▶ [What you have to do]: Change "chart" to "graph" throughout the data below and reproduce it otherwise unchanged, omitting the pictures.

[[ Extracted information open ]]

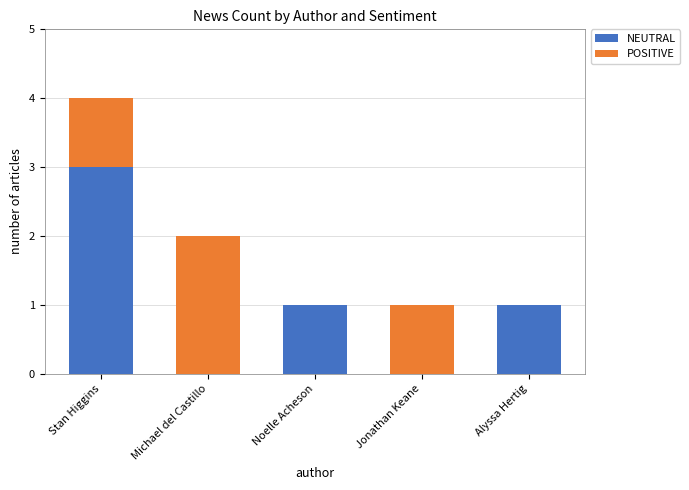

The value of NEUTRAL at Alyssa Hertig is 1. True or false?

True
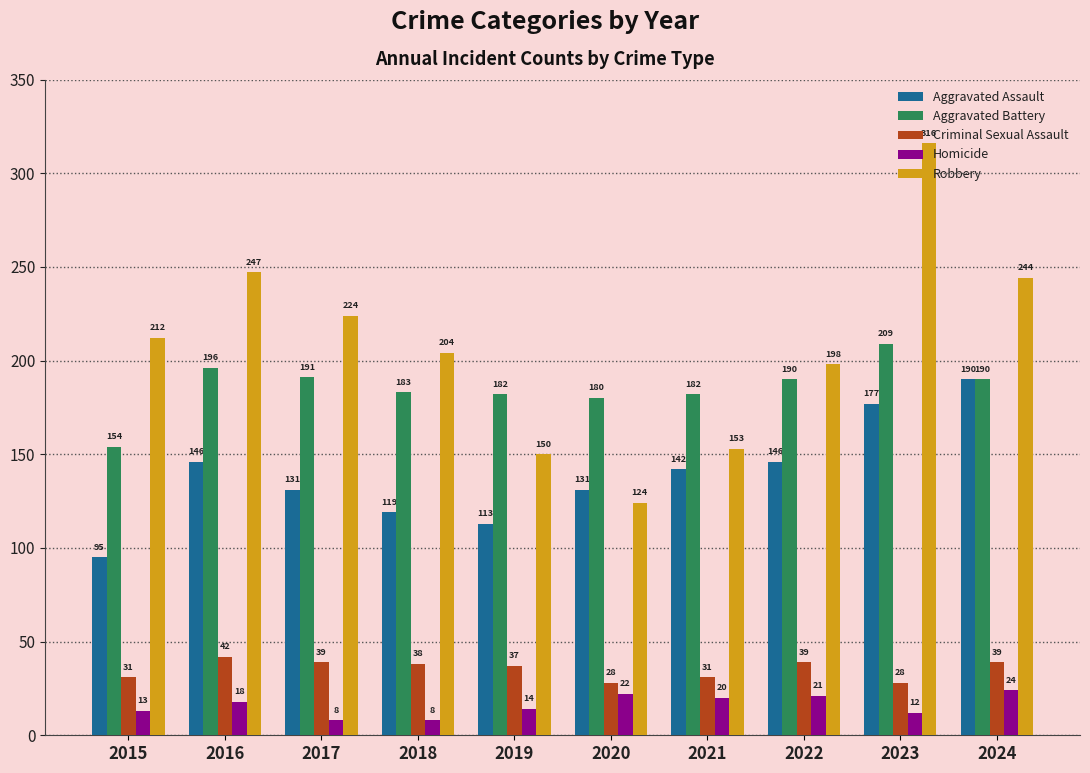

What is the spread (max minus min) of values at 2019?

168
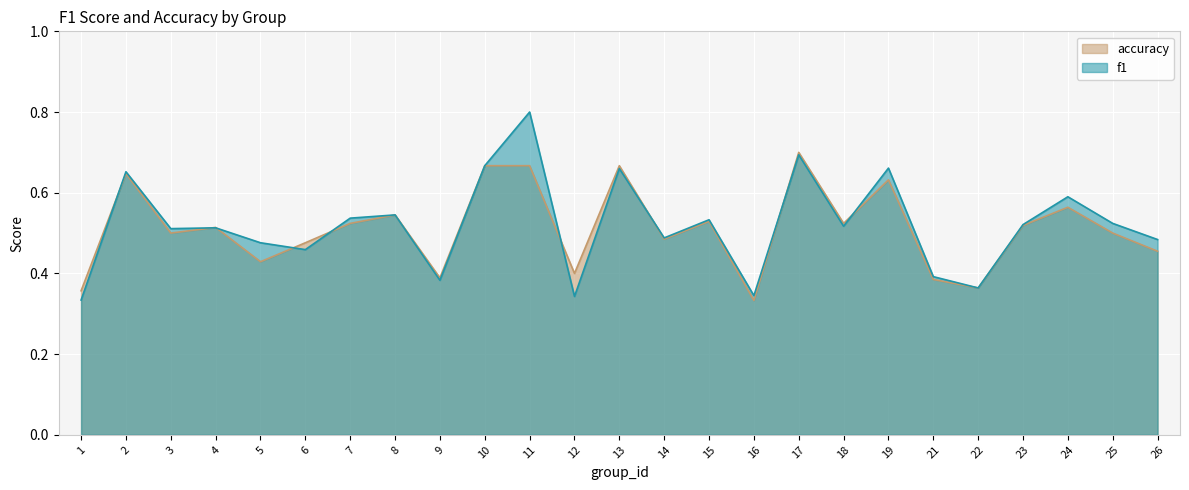

Reading left to right, transcribe all the data shown in this chart.

f1: 0.3	0.7	0.5	0.5	0.5	0.5	0.5	0.5	0.4	0.7	0.8	0.3	0.7	0.5	0.5	0.3	0.7	0.5	0.7	0.4	0.4	0.5	0.6	0.5	0.5
accuracy: 0.4	0.6	0.5	0.5	0.4	0.5	0.5	0.5	0.4	0.7	0.7	0.4	0.7	0.5	0.5	0.3	0.7	0.5	0.6	0.4	0.4	0.5	0.6	0.5	0.5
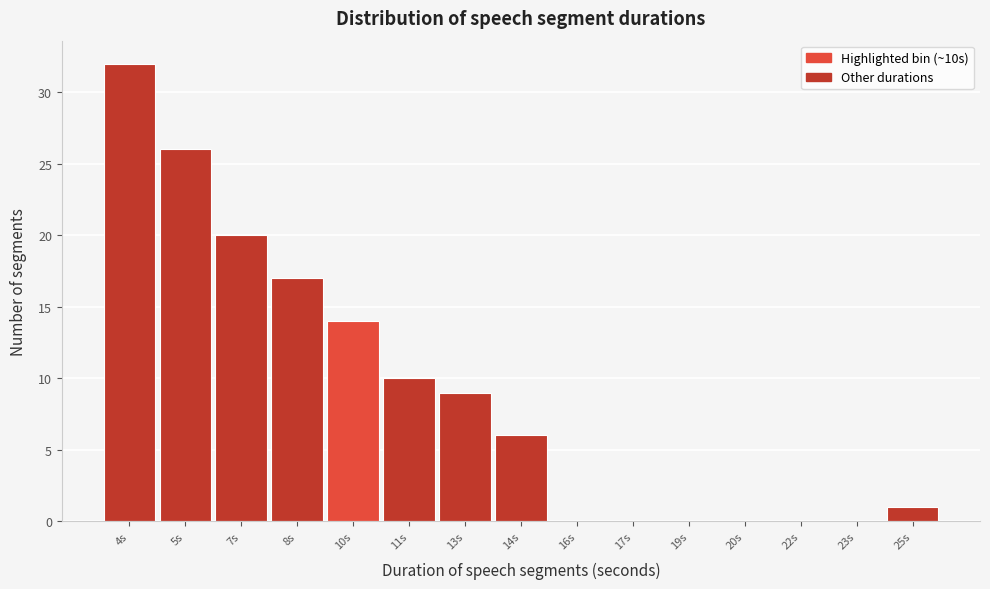

Reading left to right, transcribe all the data shown in this chart.

4s=32	5s=26	7s=20	8s=17	10s=14	11s=10	13s=9	14s=6	16s=0	17s=0	19s=0	20s=0	22s=0	23s=0	25s=1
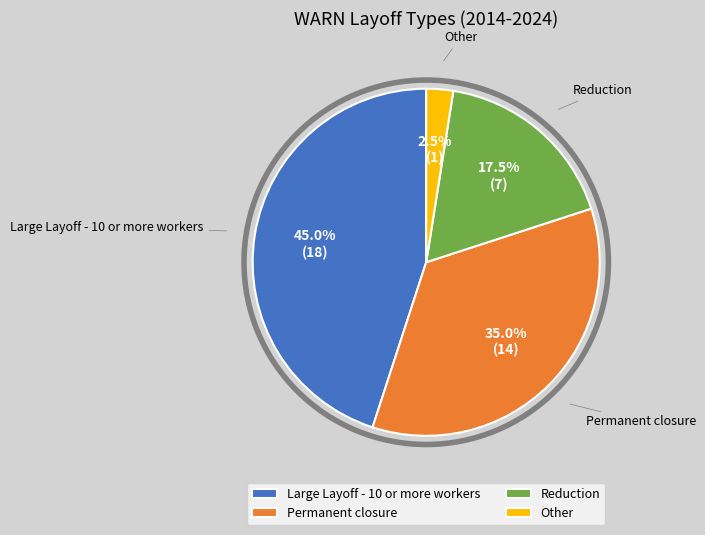

What is the ratio of the value at Large Layoff - 10 or more workers to the value at Other?

18.0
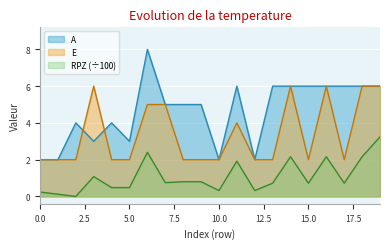

Does the chart display data point markers on the line(s)?

No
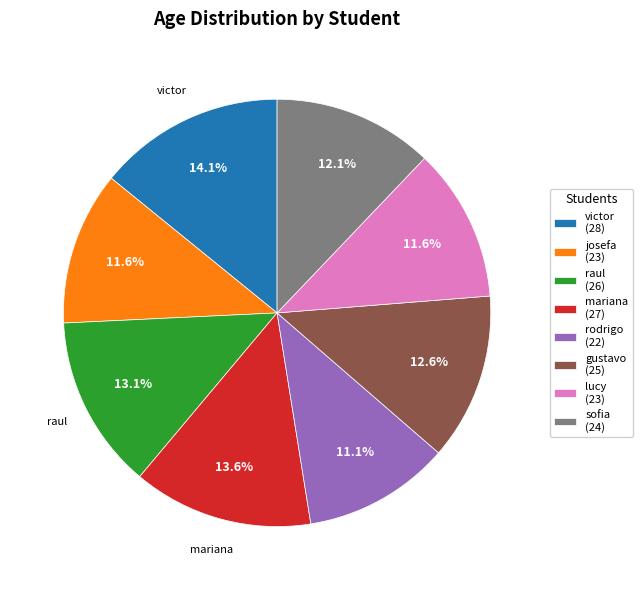

How much of the chart is everything except lucy?

88.4%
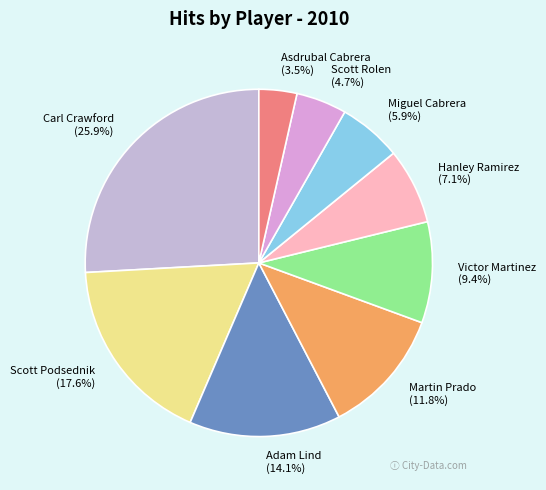

Which slice is the largest?

Carl Crawford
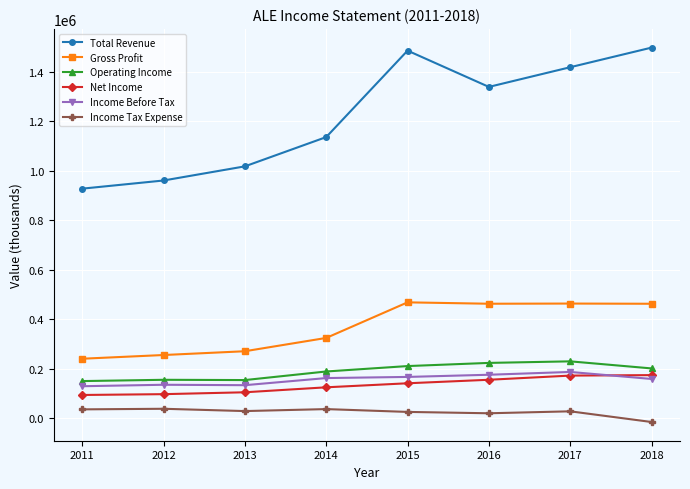

In Operating Income, how many points are higher than both neighbors (excluding endpoints)?

2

[[ Extracted information closed ]]

▶ [Solved exercise]:
The value of NEUTRAL at Alyssa Hertig is 1. True or false?

True

What is the spread (max minus min) of values at 2019?

168

Reading left to right, transcribe all the data shown in this graph.

f1: 0.3	0.7	0.5	0.5	0.5	0.5	0.5	0.5	0.4	0.7	0.8	0.3	0.7	0.5	0.5	0.3	0.7	0.5	0.7	0.4	0.4	0.5	0.6	0.5	0.5
accuracy: 0.4	0.6	0.5	0.5	0.4	0.5	0.5	0.5	0.4	0.7	0.7	0.4	0.7	0.5	0.5	0.3	0.7	0.5	0.6	0.4	0.4	0.5	0.6	0.5	0.5

Reading left to right, transcribe all the data shown in this graph.

4s=32	5s=26	7s=20	8s=17	10s=14	11s=10	13s=9	14s=6	16s=0	17s=0	19s=0	20s=0	22s=0	23s=0	25s=1

What is the ratio of the value at Large Layoff - 10 or more workers to the value at Other?

18.0

Does the graph display data point markers on the line(s)?

No

How much of the graph is everything except lucy?

88.4%

Which slice is the largest?

Carl Crawford

In Operating Income, how many points are higher than both neighbors (excluding endpoints)?

2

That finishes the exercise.